Guests who wanted war had nothing to gain either. The negotiations were in shambles as it was, and my death, while it definitely would put a final nail into the coffin of peace talks, carried risks. It would be investigated and the guilty party would be barred from Earth. Why risk it when the summit had broken down so completely?
The Holy Anocracy had no reason to want me dead either. First, Arland and Lady Isur liked me. I was an instrument of Robart’s punishment shortly after his arrival, but he had much bigger concerns right now. I wasn’t directly involved in the brawl that took place in the dining hall either.
The otrokari owed me a favor, but it wasn’t enough of a burden to risk my death, especially not so obviously, by serving me tea. Not to mention that sharing tea was a scared tradition. Poisoning it spat on one of the cornerstones of their society.
The Merchants owed me a favor too, and more importantly, they wanted Sean to sign away his life. But Nuan Cee had no way of knowing that Sean would offer to trade his life for mine. We had no contact in this past six months, except for that one time at Wilmos’ shop. Sean never reached out to me, never sent me any letters, and never expressed any feelings for me. The only way Nuan Cee would be aware of Sean’s possible motive for sacrifice would be if Sean told him that he cared for me. I didn’t know Sean for very long the few ways that we did spend together put us through a pressure cooker and I knew him well. Sean wouldn’t share his feelings. If he truly loved me, he would keep it secret.
I stopped and squeezed my eyes shut. Sean Evans traded his life for mine. That probably meant he loved me. Okay, I would have to deal with that later. Not now. Now I had to save him.
I looked at my paper. Unless Sean confessed his love for me to Nuan Cee in a heart to heart talk – and Sean just wasn’t that kind of a guy – the Merchant had nothing to gain through my death. Even if Sean did betray his feelings somehow, there still wasn’t any guarantee that putting me in danger would get the Merchants their lifetime contract. If I did die and the Merchants’ involvement would be discovered, the Nuan family would be barred from Earth and that was a hefty price tag. Killing me simply didn’t make financial sense.
I stared at my paper. Nobody had anything to gain from me dying. I was an innkeeper, a neutral party. It’s not like I was some criminal mastermind or a former tyrant with a constellation of bounties on my head…
Oh.
Well. That made complete sense.
***
I walked into the kitchen wearing my innkeeper robe. Beast shot out from under the table and bounced around my feet. She must’ve abandoned Sean, because he was alone in his room. Orro slumped motionless in his chair.
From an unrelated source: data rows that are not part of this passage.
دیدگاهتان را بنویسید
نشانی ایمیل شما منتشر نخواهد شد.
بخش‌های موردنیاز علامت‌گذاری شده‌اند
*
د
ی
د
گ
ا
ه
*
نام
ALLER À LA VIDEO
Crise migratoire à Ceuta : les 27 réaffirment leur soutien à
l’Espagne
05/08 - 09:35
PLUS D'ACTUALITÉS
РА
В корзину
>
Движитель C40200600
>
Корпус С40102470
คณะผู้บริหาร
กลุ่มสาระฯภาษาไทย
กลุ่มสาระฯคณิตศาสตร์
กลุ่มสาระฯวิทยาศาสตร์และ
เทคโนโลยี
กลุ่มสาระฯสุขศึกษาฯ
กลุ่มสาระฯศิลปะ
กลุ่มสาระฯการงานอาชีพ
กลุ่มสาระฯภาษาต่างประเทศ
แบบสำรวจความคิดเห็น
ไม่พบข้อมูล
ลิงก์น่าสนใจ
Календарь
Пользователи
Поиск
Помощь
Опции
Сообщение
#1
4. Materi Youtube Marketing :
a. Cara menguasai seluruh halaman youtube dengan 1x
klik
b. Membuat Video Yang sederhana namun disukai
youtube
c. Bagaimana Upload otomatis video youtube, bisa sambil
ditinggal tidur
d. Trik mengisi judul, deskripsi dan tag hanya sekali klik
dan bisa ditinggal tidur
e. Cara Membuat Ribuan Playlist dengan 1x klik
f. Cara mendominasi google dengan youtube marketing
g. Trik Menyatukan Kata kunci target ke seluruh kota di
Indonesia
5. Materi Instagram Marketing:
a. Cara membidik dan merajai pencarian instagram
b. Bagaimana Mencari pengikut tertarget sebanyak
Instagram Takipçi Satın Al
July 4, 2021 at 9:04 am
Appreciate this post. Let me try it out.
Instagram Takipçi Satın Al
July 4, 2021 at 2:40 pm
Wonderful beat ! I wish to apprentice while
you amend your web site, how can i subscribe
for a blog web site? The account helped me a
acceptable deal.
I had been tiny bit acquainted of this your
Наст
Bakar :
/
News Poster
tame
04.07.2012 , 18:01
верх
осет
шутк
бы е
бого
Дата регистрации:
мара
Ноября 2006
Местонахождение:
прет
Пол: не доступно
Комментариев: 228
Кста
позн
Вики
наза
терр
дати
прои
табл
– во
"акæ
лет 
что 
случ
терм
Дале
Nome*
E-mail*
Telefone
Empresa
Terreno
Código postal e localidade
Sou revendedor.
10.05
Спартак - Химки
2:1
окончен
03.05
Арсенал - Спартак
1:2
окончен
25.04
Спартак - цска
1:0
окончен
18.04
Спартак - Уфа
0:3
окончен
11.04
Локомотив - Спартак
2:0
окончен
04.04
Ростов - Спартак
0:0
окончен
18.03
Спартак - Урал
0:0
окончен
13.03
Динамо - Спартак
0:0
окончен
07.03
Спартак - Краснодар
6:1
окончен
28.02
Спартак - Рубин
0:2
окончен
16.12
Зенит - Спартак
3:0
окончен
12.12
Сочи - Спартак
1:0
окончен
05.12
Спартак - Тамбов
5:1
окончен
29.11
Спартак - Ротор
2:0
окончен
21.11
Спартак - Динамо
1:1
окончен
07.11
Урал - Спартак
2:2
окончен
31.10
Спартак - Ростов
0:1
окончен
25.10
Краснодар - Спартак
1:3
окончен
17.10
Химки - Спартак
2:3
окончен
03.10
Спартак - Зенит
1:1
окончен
He saw me, and then my world turned dark and furry, and powerful limbs squeezed all air out of my lungs.
“Let her go, dear,” Caldenia called out. “You will crush her.”
Orro released me and I sucked in a hoarse breath. Quillonian hugs weren’t for people with weak bones.
“Wonderful to see you moving around,” Caldenia said.
Orro retreated to the chair and turned away, suddenly embarrassed.
“Did you save the kettle?” I asked.
Her Grace raised her eyebrows. “Do you take me for an amateur?”
She stepped to the island, where a cake stand waited covered by a metal hood, and lifted the cover. The kettle still filled with ruby tea waited on the stand.
“Sadly, we are still unable to identify the poison,” Caldenia said. “But the Khanum provided us with another pot and I can tell you that there are definite chemical differences between the two liquids.”